◆ **THE REQUEST**: Rewrite the lines below as a numbered list, skipping any blank lines, and leave out the pictures.

◆ **RECORDS FOR THE EXERCISE**:
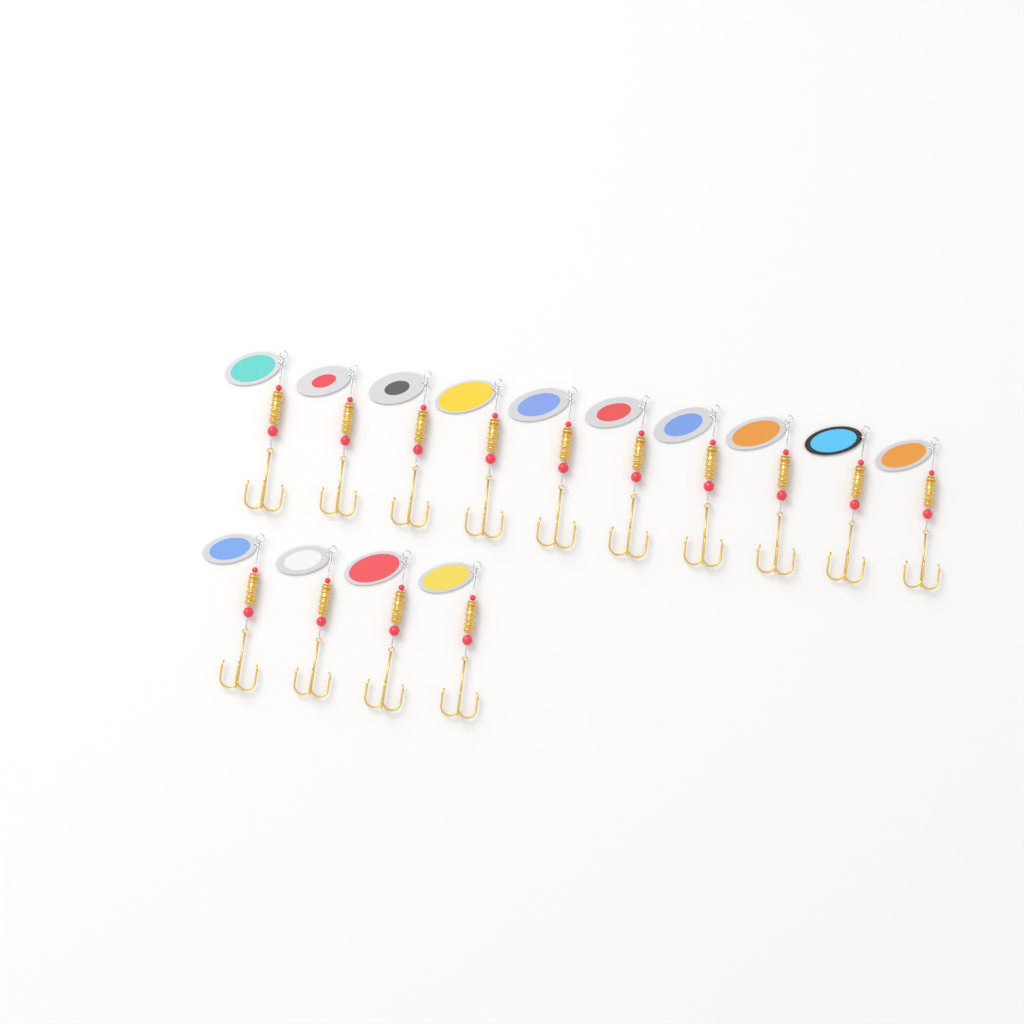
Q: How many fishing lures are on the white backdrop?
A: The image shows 14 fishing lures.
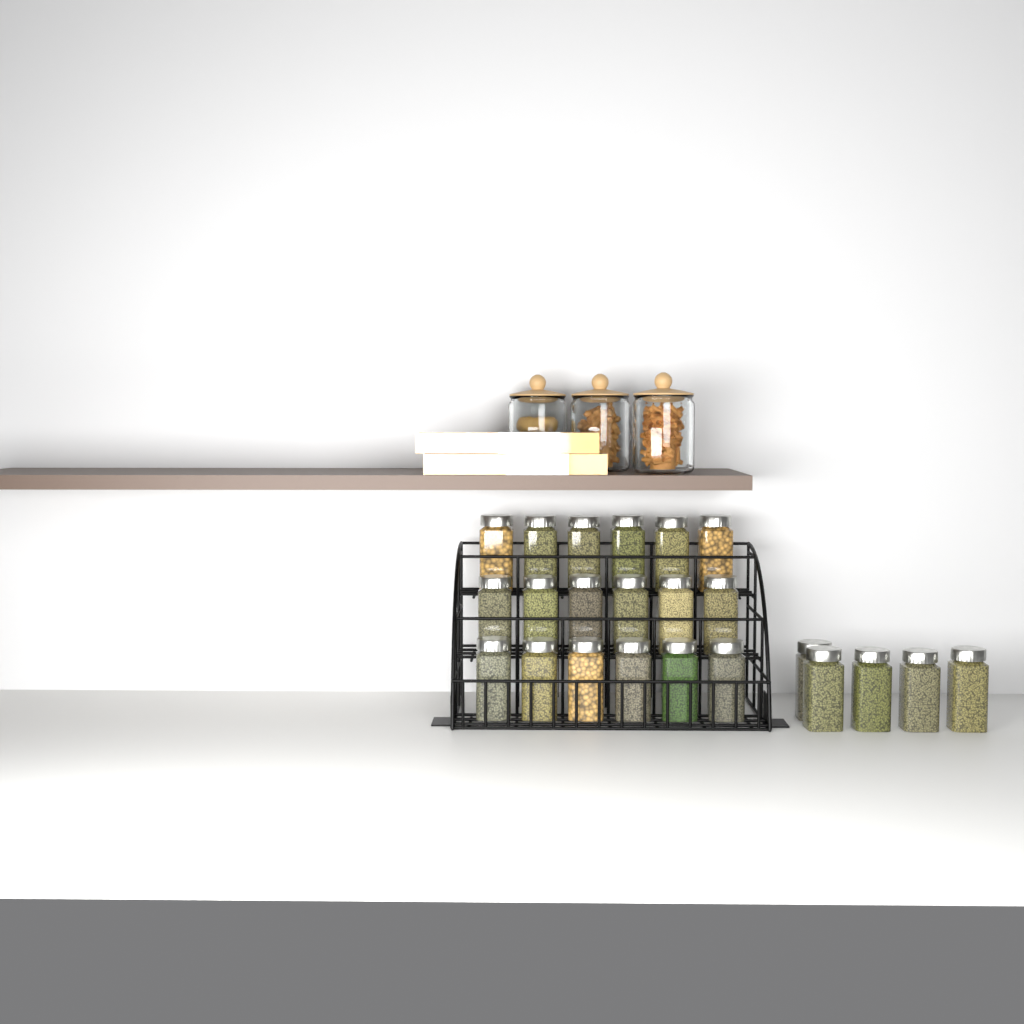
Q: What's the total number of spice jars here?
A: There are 23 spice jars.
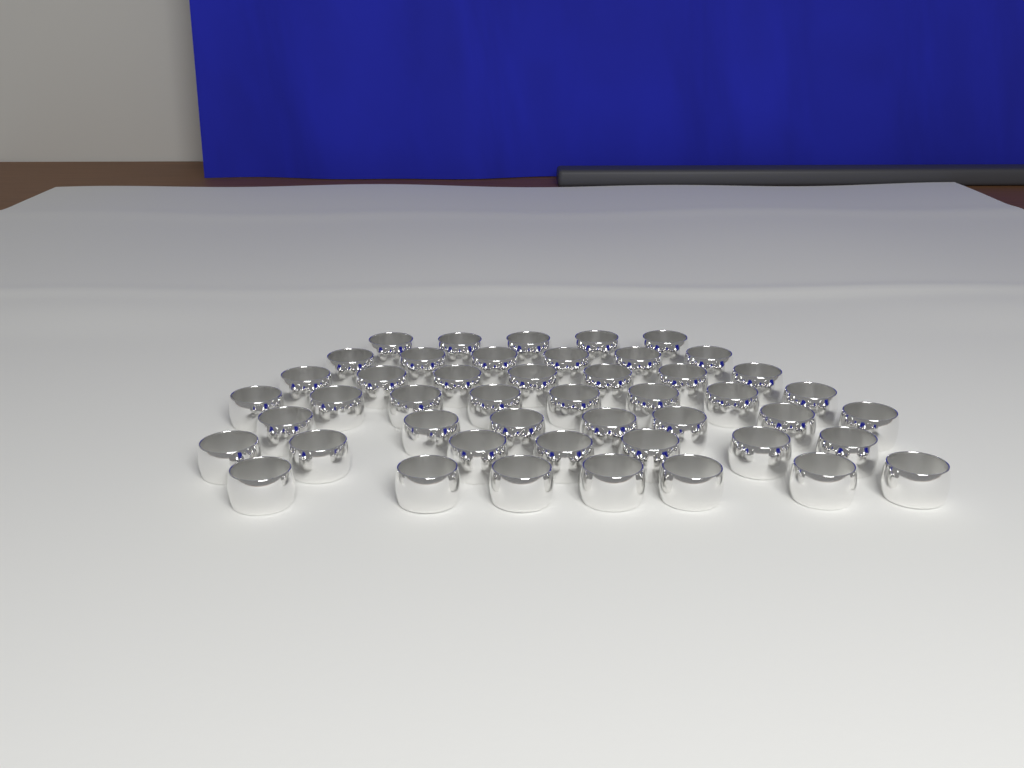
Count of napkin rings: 47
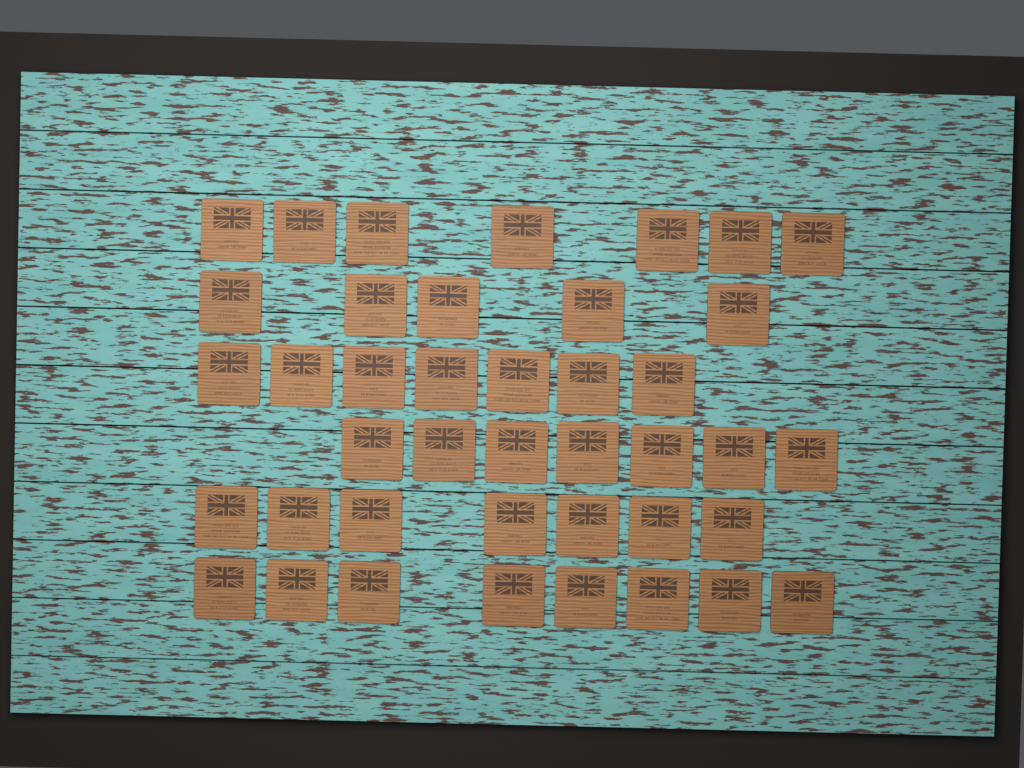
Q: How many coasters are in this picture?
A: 41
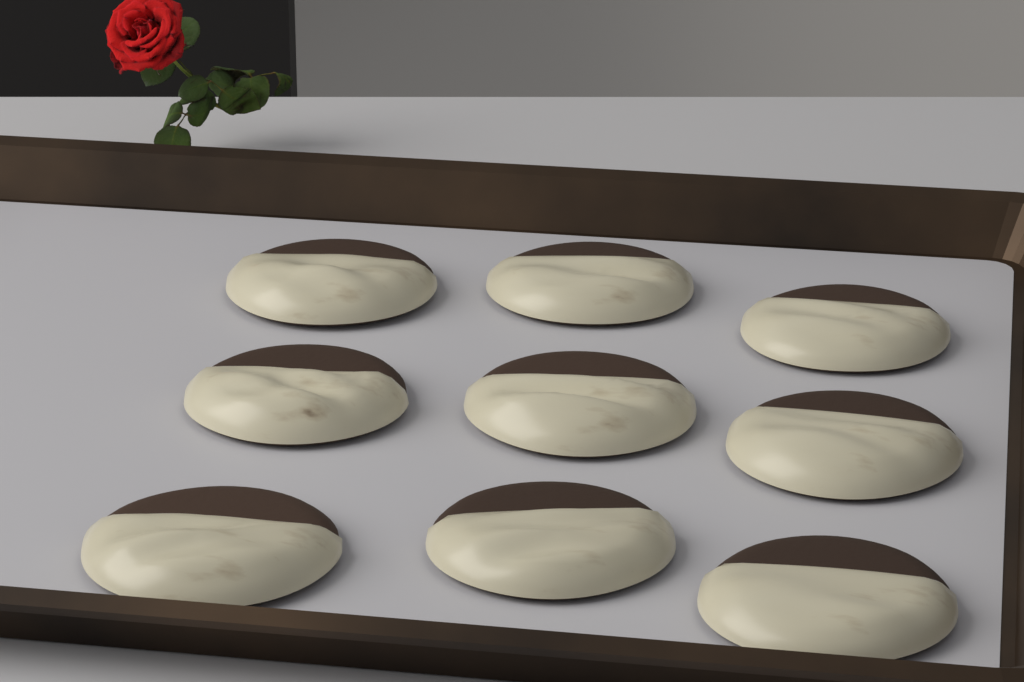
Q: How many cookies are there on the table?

◆ **COMPLETE RESPONSE**:
1. Q: How many fishing lures are on the white backdrop?
2. A: The image shows 14 fishing lures.
3. Q: What's the total number of spice jars here?
4. A: There are 23 spice jars.
5. Count of napkin rings: 47
6. Q: How many coasters are in this picture?
7. A: 41
8. Q: How many cookies are there on the table?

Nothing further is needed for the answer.